Today, I want to review some of the research on fibromyalgia.
For many years, there was great doubt to whither fibromyalgia existed. Fibromyalgia has traditionally been diagnosed by palpating certain trigger points in the muscles. If enough of these trigger points are painful at an abnormally low amount of pressure, then the person was diagnosed with fibromyalgia. This method of using pressure on muscles was and is somewhat subjective, and inconsistent. This subjectivity of diagnosis was one of the main reasons that the condition was doubted.
Also, since muscle pain was the most consistent finding in fibromyalgia, laboratory tests and biopsy of the muscle was often performed. These tests were often inconclusive. More recent studies looking at brain function through specialized scans and laboratory tests have confirmed the presence of this condition. Today, we know that fibromyalgia is primarily a neurologically based issue with pain processing. Our bodies contain tons of pain detecting nerves, that provide constant input to the brain. By this I mean the pain nerve are firing all the time.

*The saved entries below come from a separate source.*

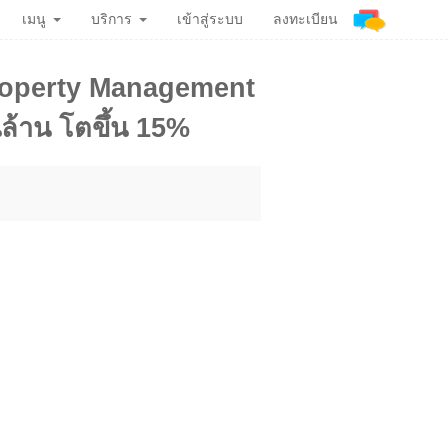
เมนู
บริการ
เข้าสู่ระบบ
ลงทะเบียน
จ Property Management
นล้าน โตขึ้น 15%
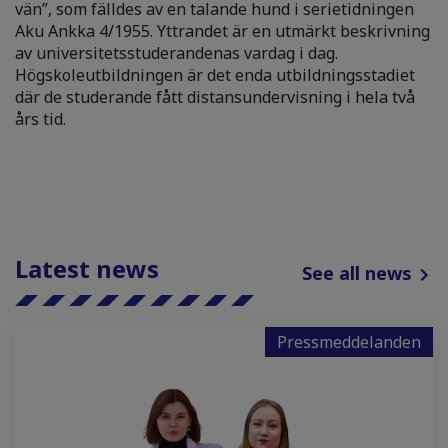
vän”, som fälldes av en talande hund i serietidningen
Aku Ankka 4/1955. Yttrandet är en utmärkt beskrivning
av universitetsstuderandenas vardag i dag.
Högskoleutbildningen är det enda utbildningsstadiet
där de studerande fått distansundervisning i hela två
års tid.
Latest news
See all news
Pressmeddelanden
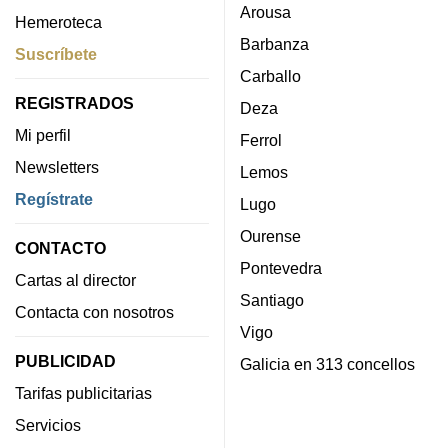
Arousa
Hemeroteca
Barbanza
Suscríbete
Carballo
REGISTRADOS
Deza
Mi perfil
Ferrol
Newsletters
Lemos
Regístrate
Lugo
Ourense
CONTACTO
Pontevedra
Cartas al director
Santiago
Contacta con nosotros
Vigo
PUBLICIDAD
Galicia en 313 concellos
Tarifas publicitarias
Servicios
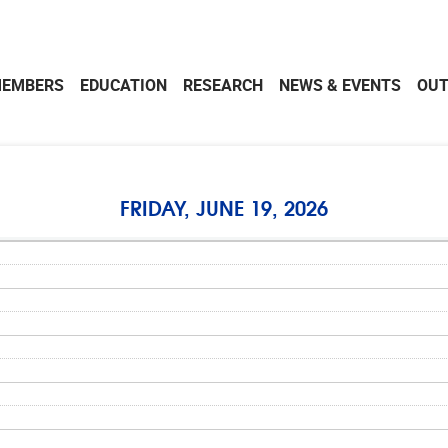
EMBERS
EDUCATION
RESEARCH
NEWS & EVENTS
OU
FRIDAY, JUNE 19, 2026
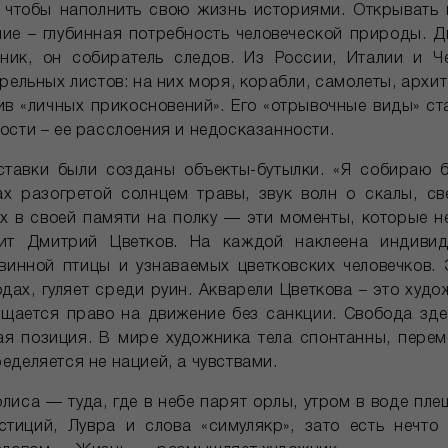
 чтобы наполнить свою жизнь историями. Открывать 
ие – глубинная потребность человеческой природы. Д
нник, он собиратель следов. Из России, Италии и Ч
рельных листов: на них моря, корабли, самолеты, арх
в «личных прикосновений». Его «отрывочные виды» с
ости – ее расслоения и недосказанности.
ставки были созданы объекты-бутылки. «Я собираю б
х разогретой солнцем травы, звук волн о скалы, све
их в своей памяти на полку — эти моменты, которые 
рит Дмитрий Цветков. На каждой наклеена индивид
инной птицы и узнаваемых цветковских человечков. Э
дах, гуляет среди руин. Акварели Цветкова – это худо
ащается право на движение без санкции. Свобода зде
ая позиция. В мире художника тела спонтанны, пере
деляется не нацией, а чувствами.
олиса — туда, где в небе парят орлы, утром в воде п
стиций, Лувра и слова «симулякр», зато есть нечто 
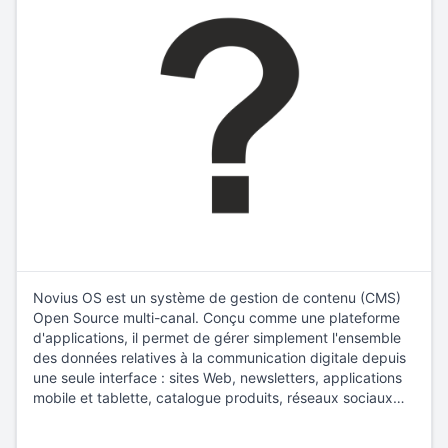
Novius OS est un système de gestion de contenu (CMS)
Open Source multi-canal. Conçu comme une plateforme
d'applications, il permet de gérer simplement l'ensemble
des données relatives à la communication digitale depuis
une seule interface : sites Web, newsletters, applications
mobile et tablette, catalogue produits, réseaux sociaux…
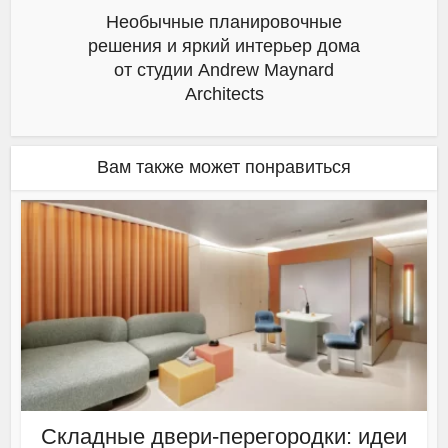
Необычные планировочные
решения и яркий интерьер дома
от студии Andrew Maynard
Architects
Вам также может понравиться
Складные двери-перегородки: идеи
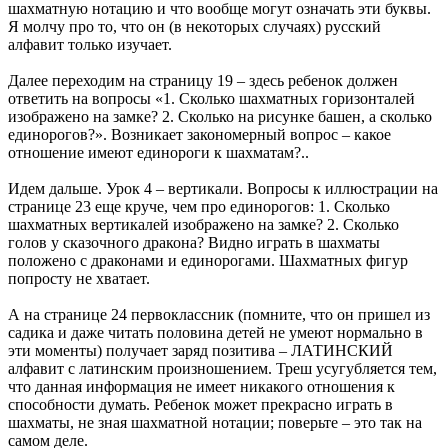
шахматную нотацию и что вообще могут означать эти буквы.
Я молчу про то, что он (в некоторых случаях) русский
алфавит только изучает.
Далее переходим на страницу 19 – здесь ребенок должен
ответить на вопросы «1. Сколько шахматных горизонталей
изображено на замке? 2. Сколько на рисунке башен, а сколько
единорогов?». Возникает закономерный вопрос – какое
отношение имеют единороги к шахматам?..
Идем дальше. Урок 4 – вертикали. Вопросы к иллюстрации на
странице 23 еще круче, чем про единорогов: 1. Сколько
шахматных вертикалей изображено на замке? 2. Сколько
голов у сказочного дракона? Видно играть в шахматы
положено с драконами и единорогами. Шахматных фигур
попросту не хватает.
А на странице 24 первоклассник (помните, что он пришел из
садика и даже читать половина детей не умеют нормально в
эти моменты) получает заряд позитива – ЛАТИНСКИЙ
алфавит с латинским произношением. Треш усугубляется тем,
что данная информация не имеет никакого отношения к
способности думать. Ребенок может прекрасно играть в
шахматы, не зная шахматной нотации; поверьте – это так на
самом деле.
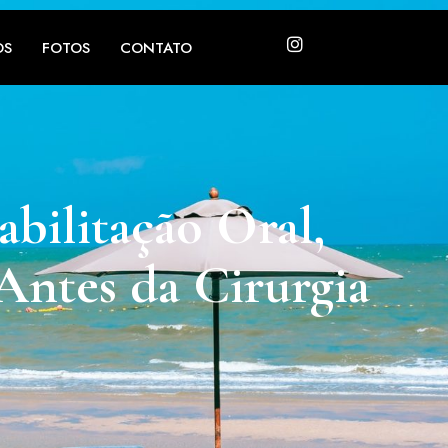
OS
FOTOS
CONTATO
bilitação Oral,
ntes da Cirurgia
d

However, thankfully we don’t consciously perceive this pain. The reason why is that our brain has a built-in pain blocking system, that allows our unconscious brain to sense dysfunction through pain, but blocks those pain signals from reaching the conscious mind. This pain creating, and pain blocking system is always trying to find a balance. If not enough pain is perceived, the person can do more damage to an already damaged area. If too much pain is perceived, abnormal functions can result and that can cause more damage.
Think about how pain effects on how we move, sleep, and react throughout the day. It’s obvious that a delicate balance must exist in this system in order to function properly. With fibromyalgia, some of the cells that support healthy brain function secrete abnormal chemicals, specifically substance P, that cause pain fibers to be more sensitive. Also, other brain chemical that help block pain, like serotonin, melatonin, cortisol, and norepinephrine are abnormally low. The lack of adequate brain based chemicals reduces fuel that the brain uses to block pain. This shifts the balance of the pain system to allow mare pain to be perceived by the conscious mind.
Sometimes this pain is the result of normal use of the muscles, use that normally would not be perceived as painful. As a result, focusing treatment on both brain and muscle seems to be more effective. Melatonin supplementation of 3mg taken 30 minutes before expected sleep time has been shown to reduce symptoms over a 30-day period. The supplement SAM-e has shown significantly value in enabling the brain to better block pain signals. Research shows treating the muscles with magnesium and malate over 8 weeks significantly decreased pain.
There is also decent evidence in the research that both moderate aerobic exercise and strength training has positive effects.